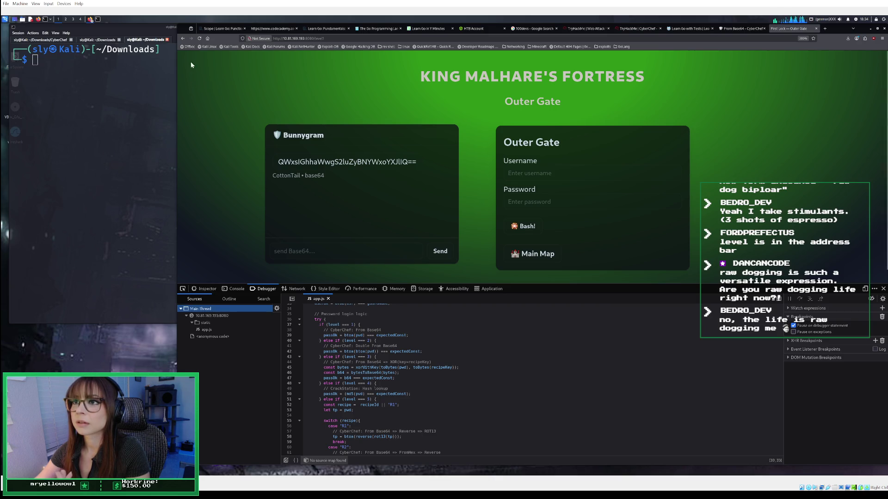
left_click(200, 39)
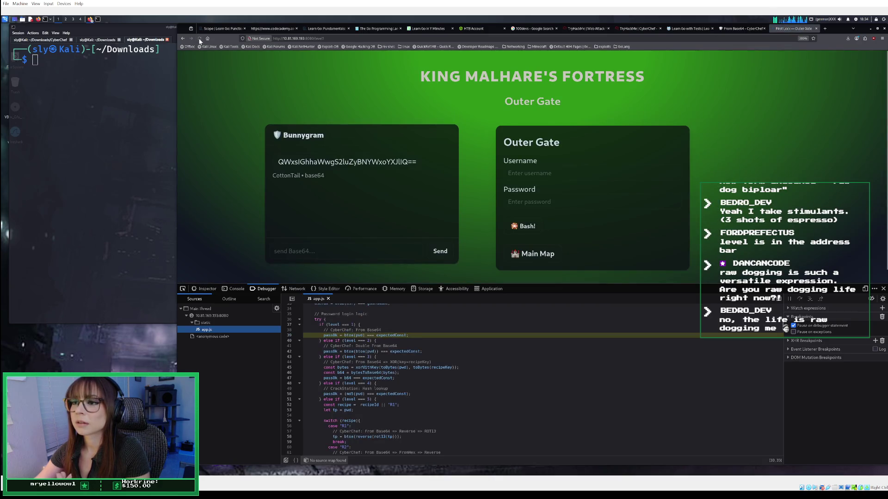
left_click(199, 40)
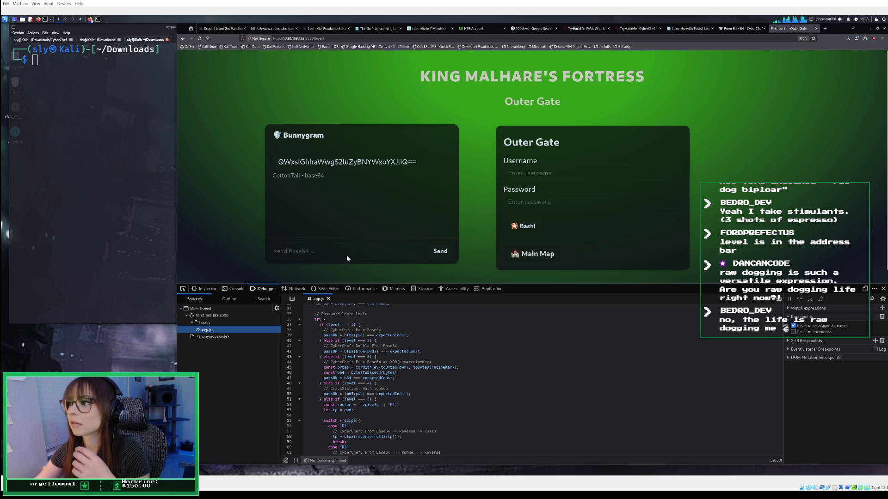
left_click(368, 256)
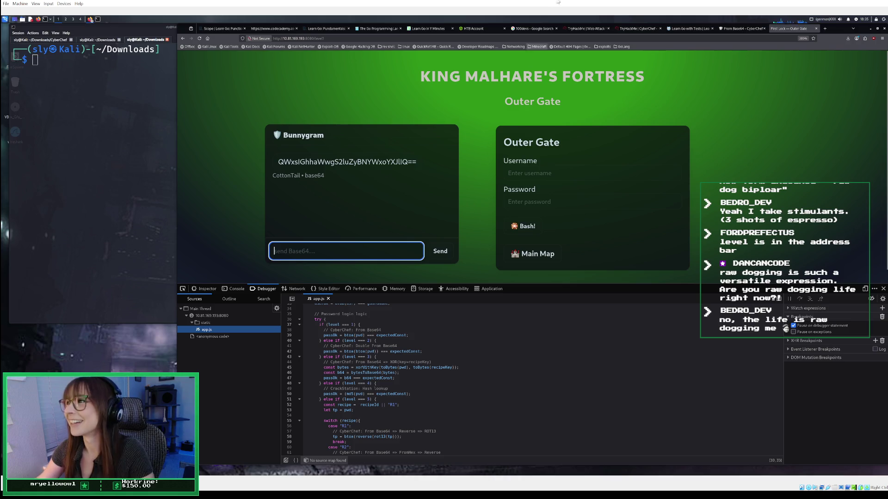
left_click(746, 30)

### Aim of the exercise
Reproduce the full listing above verbatim, with no pictures included.

### Solution to this exercise
left_click(200, 39)
left_click(199, 40)
left_click(368, 256)
left_click(746, 30)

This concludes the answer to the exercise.